I recently met up with CIO Connect, a networking organisation for (surprise) CIOs in the UK. Its value proposition is that it connects the most senior IT people in the land. It enables information sharing, the raising of individual profiles, professional development opportunities and other benefits.

I also attended a session run by the BCS on enhancing professionalism in the IT industry. The BCS is attempting to (and I’m paraphrasing liberally here) make IT practitioners as highly regarded as lawyers, accountants and other professionals (but not, one hopes, bankers…).

Both meetings left me wondering about the longevity of such professional networking organisations. Whether they are commercial businesses like CIO Connect or trade bodies like the BCS (a registered charity), I wonder at the degree of influence such organisations have, in the era of ad hoc social networking. If I can connect with a CIO directly, via LinkedIn for example, do I need CIO Connect? If I can prove my credentials because of the recommendations I have on my LinkedIn profile do I need CITP* accreditation from the BCS?

I think CIO Connect, TIF and such organisations can still add value, but increasingly this will be value to the vendor community, in brokering relationships with potential CIO-level customers. For example, CIO Connect now offers a vendor-sponsored CIOnet community in the UK, in addition to the core CIO-only service.

The BCS is struggling to introduce professionalism into businesses, yet other trades have managed this successfully. Trivial example: if you want a wood-burning stove installed in your house in the UK you should get a HETAS-accredited installer, otherwise you’ll fail building regulations (you read it here first). Yet getting my PC fixed is a lottery, with no accreditation scheme from the BCS or anyone else**. Are chimney sweeps really more of a profession than IT?

Some degree of regulatory compulsion is usually required to underwrite professionalism, but this buys trust from the public – essential in any professional body. The BCS is reluctant to go down the statutary route, and (I think) will suffer for it. At the moment it’s too easy to ignore the BCS.

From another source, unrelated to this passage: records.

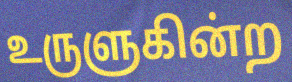
உருளுகின்ற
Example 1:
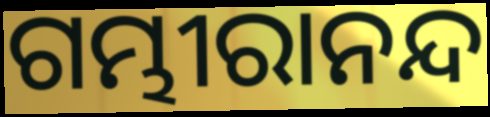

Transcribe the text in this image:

ଗମ୍ଭୀରାନନ୍ଦ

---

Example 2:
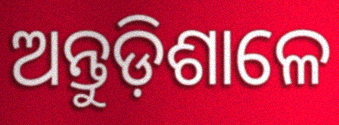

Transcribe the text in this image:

ଅନ୍ତୁଡ଼ିଶାଳେ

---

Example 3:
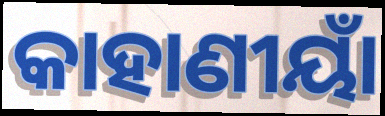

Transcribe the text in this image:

କାହାଣୀୟାଁ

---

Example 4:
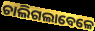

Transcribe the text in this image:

ଚାଲିଗଲାବେଳେ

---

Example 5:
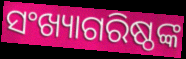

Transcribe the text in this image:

ସଂଖ୍ୟାଗରିଷ୍ଠଙ୍କ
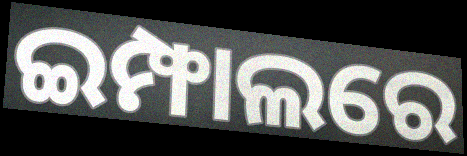
ଇମ୍ଫାଲରେ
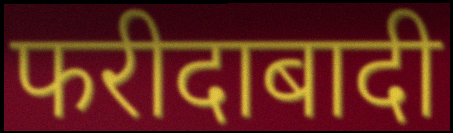
फरीदाबादी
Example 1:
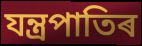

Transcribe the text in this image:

যন্ত্ৰপাতিৰ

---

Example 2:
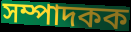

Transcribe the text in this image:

সম্পাদকক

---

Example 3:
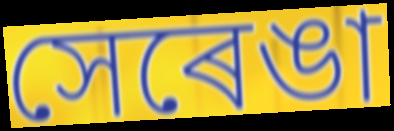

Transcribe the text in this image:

সেৰেঙা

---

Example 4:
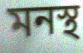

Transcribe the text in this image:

মনস্থ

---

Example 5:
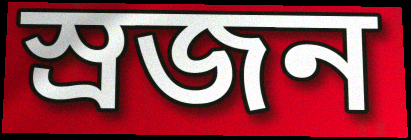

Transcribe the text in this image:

স্ৰজন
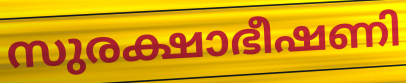
സുരക്ഷാഭീഷണി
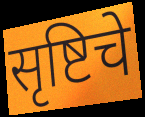
सृष्टिचे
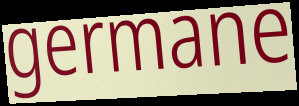
germane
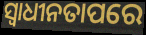
ସ୍ୱାଧୀନତାପରେ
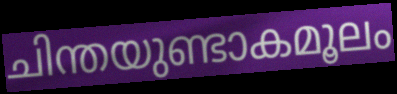
ചിന്തയുണ്ടാകമൂലം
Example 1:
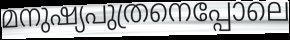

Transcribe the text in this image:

മനുഷ്യപുത്രനെപ്പോലെ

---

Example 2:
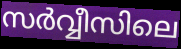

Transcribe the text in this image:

സർവ്വീസിലെ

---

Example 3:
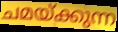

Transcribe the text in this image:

ചമയ്ക്കുന്ന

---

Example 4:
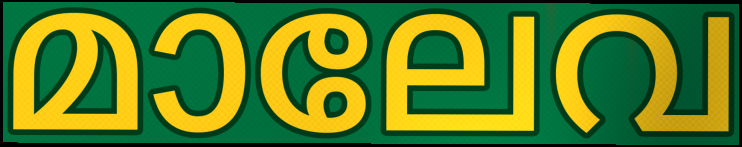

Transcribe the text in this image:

മാലേവ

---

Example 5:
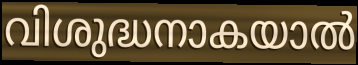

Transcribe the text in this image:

വിശുദ്ധനാകയാൽ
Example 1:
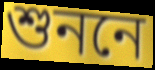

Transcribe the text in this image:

শুননে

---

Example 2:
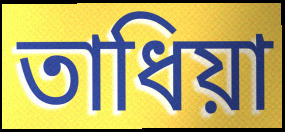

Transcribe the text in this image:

তাধিয়া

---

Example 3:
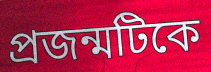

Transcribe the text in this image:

প্রজন্মটিকে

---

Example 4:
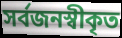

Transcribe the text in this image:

সর্বজনস্বীকৃত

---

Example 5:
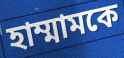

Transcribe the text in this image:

হাম্মামকে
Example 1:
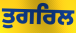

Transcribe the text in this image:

ਤੁਗਰਿਲ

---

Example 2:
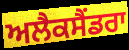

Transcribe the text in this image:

ਅਲੈਕਸੈਂਡਰਾ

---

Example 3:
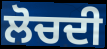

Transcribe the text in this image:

ਲੋਚਦੀ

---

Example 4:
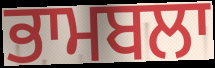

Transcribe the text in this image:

ਭਾਮਬਲਾ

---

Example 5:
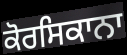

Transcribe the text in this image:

ਕੋਰਸਿਕਾਨਾ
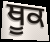
ਥੂਕ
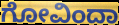
ಗೋವಿಂದಾ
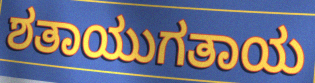
ಶತಾಯುಗತಾಯ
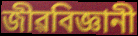
জীৱবিজ্ঞানী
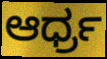
ಆರ್ಧ್ರ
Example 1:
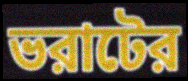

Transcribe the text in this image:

ভরাটের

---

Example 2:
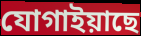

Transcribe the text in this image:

যোগাইয়াছে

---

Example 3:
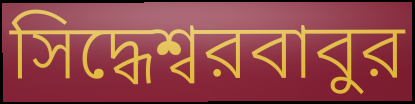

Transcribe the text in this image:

সিদ্ধেশ্বরবাবুর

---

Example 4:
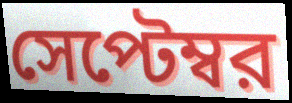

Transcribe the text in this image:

সেপ্টেম্বর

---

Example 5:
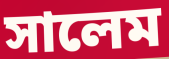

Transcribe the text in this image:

সালেম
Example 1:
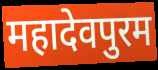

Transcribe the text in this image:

महादेवपुरम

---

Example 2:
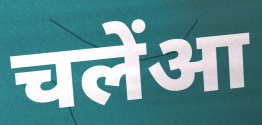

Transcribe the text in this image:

चलेंआ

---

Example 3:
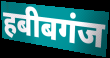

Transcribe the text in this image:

हबीबगंज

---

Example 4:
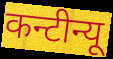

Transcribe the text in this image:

कन्टीन्यू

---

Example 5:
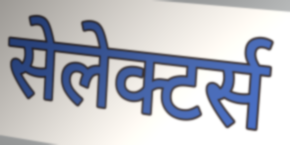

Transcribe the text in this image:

सेलेक्टर्स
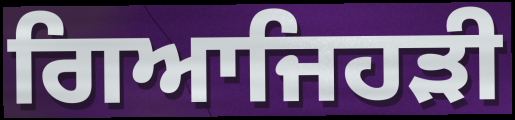
ਗਿਆਜਿਹੜੀ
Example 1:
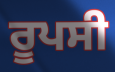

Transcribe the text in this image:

ਰੂਪਸੀ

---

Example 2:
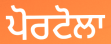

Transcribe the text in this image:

ਪੋਰਟੋਲਾ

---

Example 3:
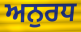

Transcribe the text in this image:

ਅਨੁਰਧ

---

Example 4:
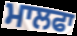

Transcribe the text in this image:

ਮਾਲਫਾ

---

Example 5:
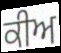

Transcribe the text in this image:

ਕੀਅ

How can networking organisations increase their influence and resist the diminishment of their proposition? Firstly they need to embrace the opposition – social networking. The BCS has various groups within LinkedIn that are to some degree active communities of networkers. Similarly, CIO Connect and other similar organisations have online capabilities to enable networking.

More importantly, they need to influence at a professional level. When was the last time a BCS representative appeared on the Today programme? Tony Collins, the editor at Computer Weekly, is a more regular guest commentator.

Influence often starts at home, so they need to get out more and start influencing their agenda. The secret to influencing is to deploy individuals capable of influencing. Organisations do not influence – it happens on a person-to-person basis.

This individual influencing approach is something that social media networking approaches like LinkedIn will find hard to deliver, because it’s one dimensional (ie online only). Individuals can influence online, but the most influential people influence in both online and real world situations.

And that’s the key to success, and longevity, for networking organisations.